DATASET RECORDS:

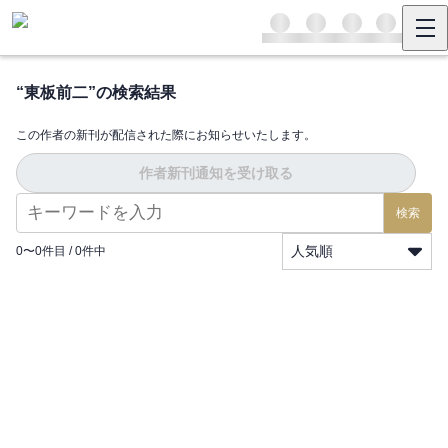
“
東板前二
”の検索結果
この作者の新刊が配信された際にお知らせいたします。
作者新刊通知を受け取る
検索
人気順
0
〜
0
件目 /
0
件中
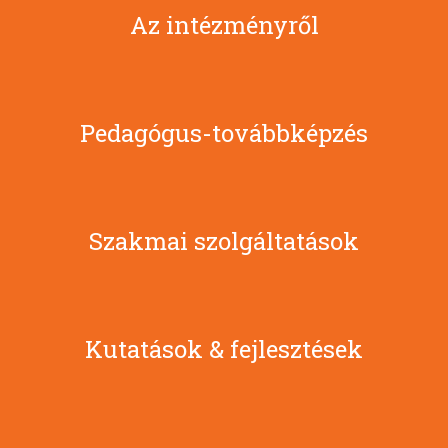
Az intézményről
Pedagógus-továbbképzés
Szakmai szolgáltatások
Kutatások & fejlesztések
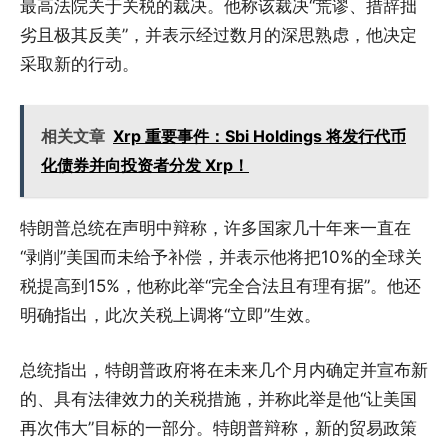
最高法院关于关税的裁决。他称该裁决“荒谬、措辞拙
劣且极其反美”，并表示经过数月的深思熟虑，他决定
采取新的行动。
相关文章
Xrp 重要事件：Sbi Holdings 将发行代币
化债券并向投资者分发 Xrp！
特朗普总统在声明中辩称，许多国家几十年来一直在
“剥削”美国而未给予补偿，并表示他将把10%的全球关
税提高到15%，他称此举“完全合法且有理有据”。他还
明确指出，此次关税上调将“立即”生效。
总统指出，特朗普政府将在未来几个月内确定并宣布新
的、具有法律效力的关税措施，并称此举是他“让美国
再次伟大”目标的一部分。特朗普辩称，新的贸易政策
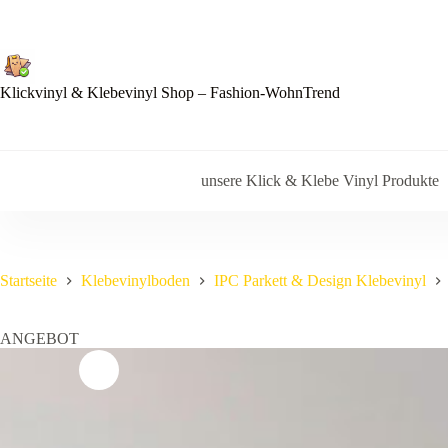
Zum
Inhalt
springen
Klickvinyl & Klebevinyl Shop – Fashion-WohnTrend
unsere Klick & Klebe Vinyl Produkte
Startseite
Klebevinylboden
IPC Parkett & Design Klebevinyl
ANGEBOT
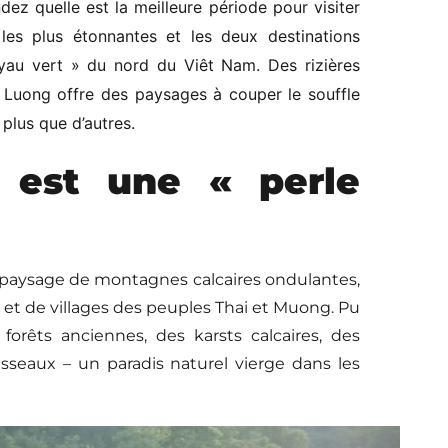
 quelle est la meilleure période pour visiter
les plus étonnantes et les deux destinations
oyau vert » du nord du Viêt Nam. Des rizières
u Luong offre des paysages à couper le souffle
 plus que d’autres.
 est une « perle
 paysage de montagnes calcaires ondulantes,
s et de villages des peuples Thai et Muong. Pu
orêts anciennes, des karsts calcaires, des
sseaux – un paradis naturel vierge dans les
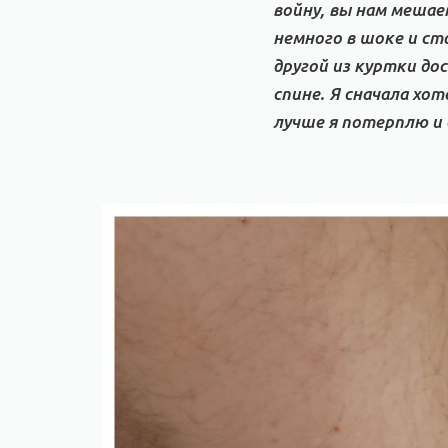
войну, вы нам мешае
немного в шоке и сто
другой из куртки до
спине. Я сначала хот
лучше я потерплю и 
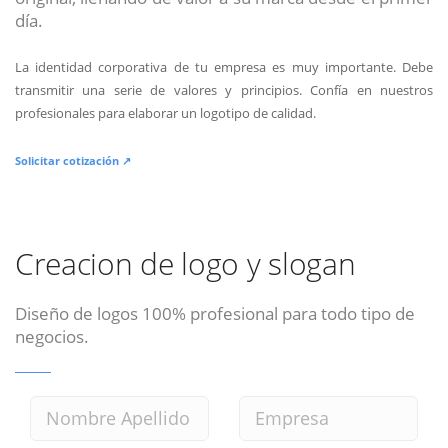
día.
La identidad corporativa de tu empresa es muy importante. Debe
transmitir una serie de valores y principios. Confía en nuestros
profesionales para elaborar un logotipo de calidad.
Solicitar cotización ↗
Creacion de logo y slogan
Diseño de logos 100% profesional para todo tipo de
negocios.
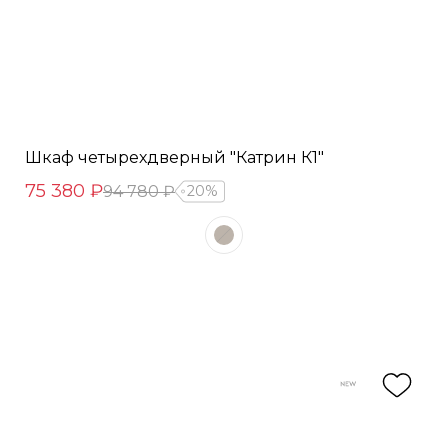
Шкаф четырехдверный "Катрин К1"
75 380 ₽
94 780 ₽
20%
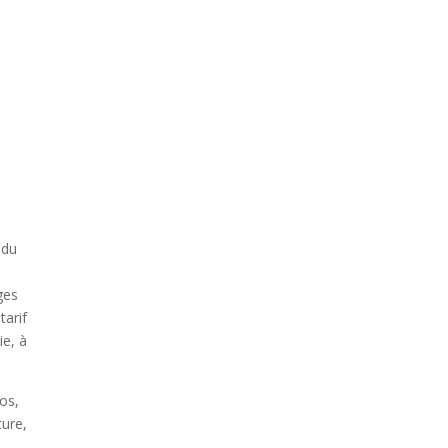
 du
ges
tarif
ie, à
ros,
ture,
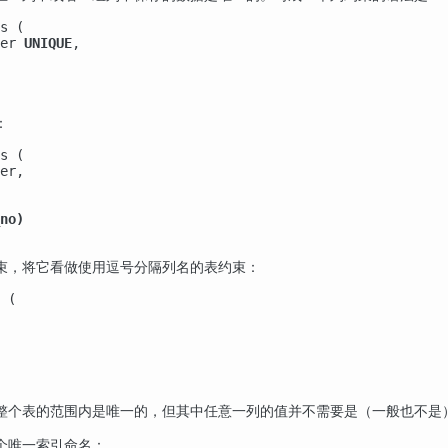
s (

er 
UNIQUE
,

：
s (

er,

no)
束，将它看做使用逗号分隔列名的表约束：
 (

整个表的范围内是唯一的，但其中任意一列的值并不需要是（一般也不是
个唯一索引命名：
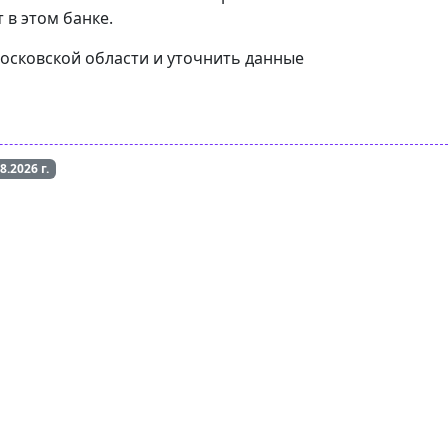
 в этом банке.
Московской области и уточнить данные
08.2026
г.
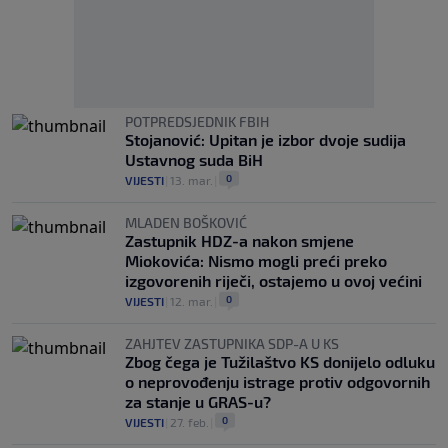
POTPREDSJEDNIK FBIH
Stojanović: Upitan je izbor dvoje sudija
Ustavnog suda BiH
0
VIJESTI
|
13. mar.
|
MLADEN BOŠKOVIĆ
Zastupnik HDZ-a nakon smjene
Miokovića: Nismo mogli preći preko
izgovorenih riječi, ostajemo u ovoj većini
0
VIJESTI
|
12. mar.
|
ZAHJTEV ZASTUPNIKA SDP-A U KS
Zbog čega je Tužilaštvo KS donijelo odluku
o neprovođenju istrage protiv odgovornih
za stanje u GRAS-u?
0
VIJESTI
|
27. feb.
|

EXERCISE PROMPT: Write out each entry exactly as given, omitting any picture.

EXPECTED OUTPUT:
“
東板前二
”の検索結果
この作者の新刊が配信された際にお知らせいたします。
作者新刊通知を受け取る
検索
人気順
0
〜
0
件目 /
0
件中
Az intézményről
Pedagógus-továbbképzés
Szakmai szolgáltatások
Kutatások & fejlesztések
最高法院关于关税的裁决。他称该裁决“荒谬、措辞拙
劣且极其反美”，并表示经过数月的深思熟虑，他决定
采取新的行动。
相关文章
Xrp 重要事件：Sbi Holdings 将发行代币
化债券并向投资者分发 Xrp！
特朗普总统在声明中辩称，许多国家几十年来一直在
“剥削”美国而未给予补偿，并表示他将把10%的全球关
税提高到15%，他称此举“完全合法且有理有据”。他还
明确指出，此次关税上调将“立即”生效。
总统指出，特朗普政府将在未来几个月内确定并宣布新
的、具有法律效力的关税措施，并称此举是他“让美国
再次伟大”目标的一部分。特朗普辩称，新的贸易政策
Zum
Inhalt
springen
Klickvinyl & Klebevinyl Shop – Fashion-WohnTrend
unsere Klick & Klebe Vinyl Produkte
Startseite
Klebevinylboden
IPC Parkett & Design Klebevinyl
ANGEBOT
 quelle est la meilleure période pour visiter
les plus étonnantes et les deux destinations
oyau vert » du nord du Viêt Nam. Des rizières
u Luong offre des paysages à couper le souffle
 plus que d’autres.
 est une « perle
 paysage de montagnes calcaires ondulantes,
s et de villages des peuples Thai et Muong. Pu
orêts anciennes, des karsts calcaires, des
sseaux – un paradis naturel vierge dans les
войну, вы нам мешае
немного в шоке и сто
другой из куртки до
спине. Я сначала хот
лучше я потерплю и 
día.
La identidad corporativa de tu empresa es muy importante. Debe
transmitir una serie de valores y principios. Confía en nuestros
profesionales para elaborar un logotipo de calidad.
Solicitar cotización ↗
Creacion de logo y slogan
Diseño de logos 100% profesional para todo tipo de
negocios.
Шкаф четырехдверный "Катрин К1"
75 380 ₽
94 780 ₽
20%
 du
ges
tarif
ie, à
ros,
ture,
s (

er 
UNIQUE
,

：
s (

er,

no)
束，将它看做使用逗号分隔列名的表约束：
 (

整个表的范围内是唯一的，但其中任意一列的值并不需要是（一般也不是
个唯一索引命名：
 в этом банке.
Московской области и уточнить данные
08.2026
г.
POTPREDSJEDNIK FBIH
Stojanović: Upitan je izbor dvoje sudija
Ustavnog suda BiH
0
VIJESTI
|
13. mar.
|
MLADEN BOŠKOVIĆ
Zastupnik HDZ-a nakon smjene
Miokovića: Nismo mogli preći preko
izgovorenih riječi, ostajemo u ovoj većini
0
VIJESTI
|
12. mar.
|
ZAHJTEV ZASTUPNIKA SDP-A U KS
Zbog čega je Tužilaštvo KS donijelo odluku
o neprovođenju istrage protiv odgovornih
za stanje u GRAS-u?
0
VIJESTI
|
27. feb.
|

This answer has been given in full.